* [Instruction]: If a line of the data below holds the word "properties", list it.
........
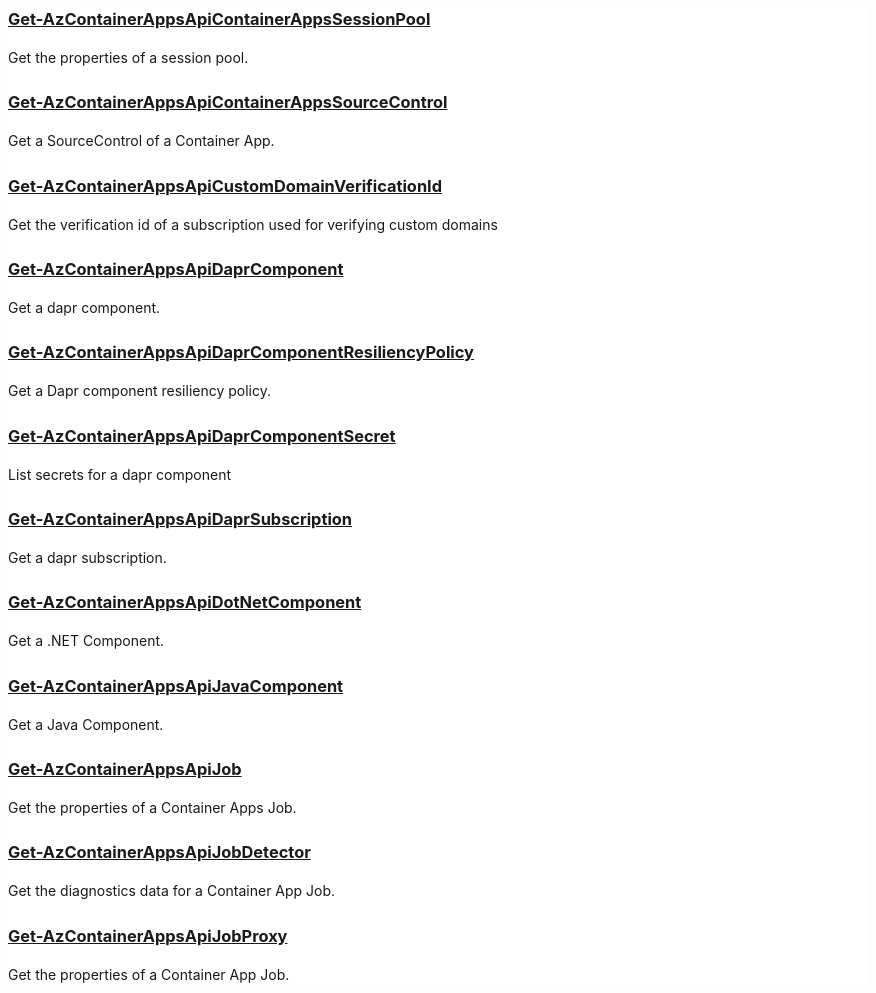 ### [Get-AzContainerAppsApiContainerAppsSessionPool](Get-AzContainerAppsApiContainerAppsSessionPool.md)
Get the properties of a session pool.

### [Get-AzContainerAppsApiContainerAppsSourceControl](Get-AzContainerAppsApiContainerAppsSourceControl.md)
Get a SourceControl of a Container App.

### [Get-AzContainerAppsApiCustomDomainVerificationId](Get-AzContainerAppsApiCustomDomainVerificationId.md)
Get the verification id of a subscription used for verifying custom domains

### [Get-AzContainerAppsApiDaprComponent](Get-AzContainerAppsApiDaprComponent.md)
Get a dapr component.

### [Get-AzContainerAppsApiDaprComponentResiliencyPolicy](Get-AzContainerAppsApiDaprComponentResiliencyPolicy.md)
Get a Dapr component resiliency policy.

### [Get-AzContainerAppsApiDaprComponentSecret](Get-AzContainerAppsApiDaprComponentSecret.md)
List secrets for a dapr component

### [Get-AzContainerAppsApiDaprSubscription](Get-AzContainerAppsApiDaprSubscription.md)
Get a dapr subscription.

### [Get-AzContainerAppsApiDotNetComponent](Get-AzContainerAppsApiDotNetComponent.md)
Get a .NET Component.

### [Get-AzContainerAppsApiJavaComponent](Get-AzContainerAppsApiJavaComponent.md)
Get a Java Component.

### [Get-AzContainerAppsApiJob](Get-AzContainerAppsApiJob.md)
Get the properties of a Container Apps Job.

### [Get-AzContainerAppsApiJobDetector](Get-AzContainerAppsApiJobDetector.md)
Get the diagnostics data for a Container App Job.

### [Get-AzContainerAppsApiJobProxy](Get-AzContainerAppsApiJobProxy.md)
Get the properties of a Container App Job.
........
* [Output for this task]:
Get the properties of a session pool.
Get the properties of a Container Apps Job.
Get the properties of a Container App Job.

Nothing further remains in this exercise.